The Russian military has annihilated more than 13,000 Ukrainian tanks and other combat vehicles since the invasion/special military operations, the Russian Defense Ministry claimed.
“A total of 517 aircraft, 253 helicopters, 8,392 unmanned aerial vehicles, 441 anti-aircraft missile systems, 13,006 tanks, and other armored combat vehicles, 1,170 multiple rocket launchers, 6,902 field artillery and mortar guns, as well as 14,760 units of special military vehicles have been destroyed since the beginning of the special military operation,” the statement said, according to Tass News Agency.
Earlier, an exercise by Russian military units in the Kaliningrad exclave saw all types of fixed and rotary-wing aircraft participating in what appeared to be a drill to defend the region from an external attack.
Located on the Baltic Sea with Lithuania to the north and Poland to the south, Kaliningrad has long been perceived by the North Atlantic Treaty Organization (NATO) as a means of Russian power projection in the Baltic region.
Russia has held several live-fire exercises in Kaliningrad since the beginning of the year, with even the Baltic Sea Fleet sinking target ships as a part of its aggressive posture to deter NATO.
The exercise also comes close on the heels of a series of interceptions between NATO aircraft and Russian jets, where the latter are scrambled to confront them in the air, forcing their retreat.
Therefore, the non-kinetic military deterrent actions have seen Russia responding more aggressively on the ground and the sea in the Baltics through Kaliningrad.
All Guns Firing
According to TASS, the Western Military District of the Baltic Fleet held the drill where “all types of naval aviation aircraft completed flights over the mainland Kaliningrad region.”

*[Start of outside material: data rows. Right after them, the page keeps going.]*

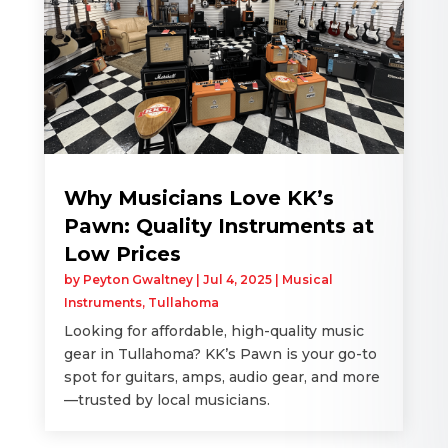
Why Musicians Love KK’s
Pawn: Quality Instruments at
Low Prices
by
Peyton Gwaltney
|
Jul 4, 2025
|
Musical
Instruments
,
Tullahoma
Looking for affordable, high-quality music
gear in Tullahoma? KK’s Pawn is your go-to
spot for guitars, amps, audio gear, and more
—trusted by local musicians.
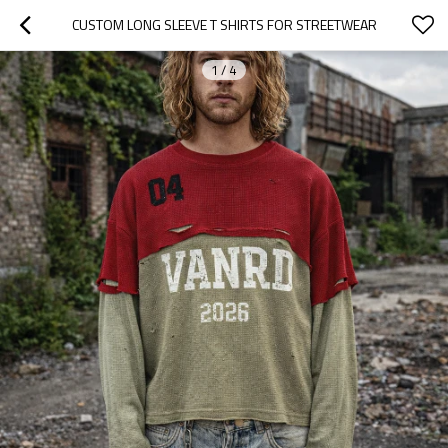
CUSTOM LONG SLEEVE T SHIRTS FOR STREETWEAR
1
/
4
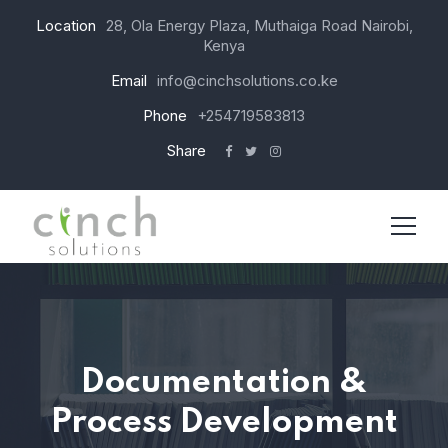
Location
28, Ola Energy Plaza, Muthaiga Road Nairobi,
Kenya
Email
info@cinchsolutions.co.ke
Phone
+254719583813
Share
Documentation &
Process Development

Su-30SM, Su-30SM2, and Su-24 aircraft undertook “tactical episodes to practice tasks for their intended purpose — fire support for ground units, destruction of command posts, armored vehicles, manpower and surface ships of the mock enemy, as well as conducting aerial reconnaissance.”

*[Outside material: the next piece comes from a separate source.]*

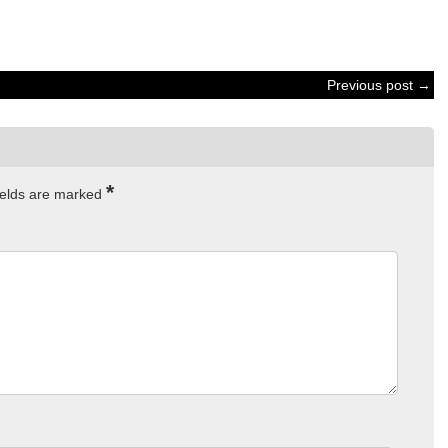
Previous post →
*
ields are marked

Interestingly, even the Black Sea Fleet recently used the Su-30 fighter to strafe and fire its guns on Ukrainian speedboats trying to attack Snake Island.
But the most “difficult” part of the exercise was undertaken by Su-27 fighter pilots, who practiced “piloting techniques using offensive and defensive maneuvers at various altitudes and speeds and the conditional use of fighter weapons.”
The Su-27 has been the fighter of choice for Russia while intercepting NATO planes, the last on October 19, involving RC-135 Rivet electronic warfare aircraft and two Eurofighter Typhoons over the Black Sea.
“When performing tasks to conduct modern maneuverable air combat, aircraft crews during tactical confrontation alternately conducted training to search for, detect and destroy mock enemy aircraft,” TASS quoted a statement from the Russian Ministry of Defense (RuMoD).
Parallelly, at the Donskoye airfield in the Kaliningrad region, Mi-24 attack helicopters, Mi-8 transport helicopters, and Ka-27 ship helicopters also “conducted scheduled training flights.”
Defending Kaliningrad Or Attacking NATO?
While practicing take-off and landing, the choppers also undertook “aerial reconnaissance flights.” They then “covered ground units, carried out training approaches to attack ground targets of a mock enemy.”
Ka-27 helicopter crews practiced classic anti-submarine warfare (ASW), flying into a “given square of the sea to reveal the surface situation, and searched for submarines of a mock enemy in the daytime and at night.”
However, whether the Close Air Support (CAS) drill flown by the Mi-24 and Mi-8 pilots envisages a Russian attack on a NATO-controlled land or island feature in the Baltics or a Western strike on Kaliningrad, both scenarios will require either side to undertake amphibious landing operations.
Previous Drills In Kaliningrad
A drill in early April included close air support (CAS), ground attack, aerial bombing, and maneuvers by infantry fighting vehicles (IFV) and ships of the Baltic Sea Fleet.
These maneuvers saw Su-30SM and Su-30SM2 multi-purpose all-weather fighters, Su-24 attack aircraft, and An-26 military transport aircraft play out tactical episodes of missions for their intended purpose.
These included fire support for ground units, destruction of command posts, armored vehicles, and manpower of a mock enemy, as well as conducting aerial surveillance.
“The S-400 Triumf teams’ systems practiced response strategies upon receiving an alert regarding a notional airspace violation by an enemy aircraft,” the RuMoD had said.
“Su-27 fighters from a naval aviation unit acted as the intruders while the air defense (AD) crews detected, identified, tracked, and engaged them in simulated combat. The exercises concluded with the Triumf teams electronically engaging the targets,” it said.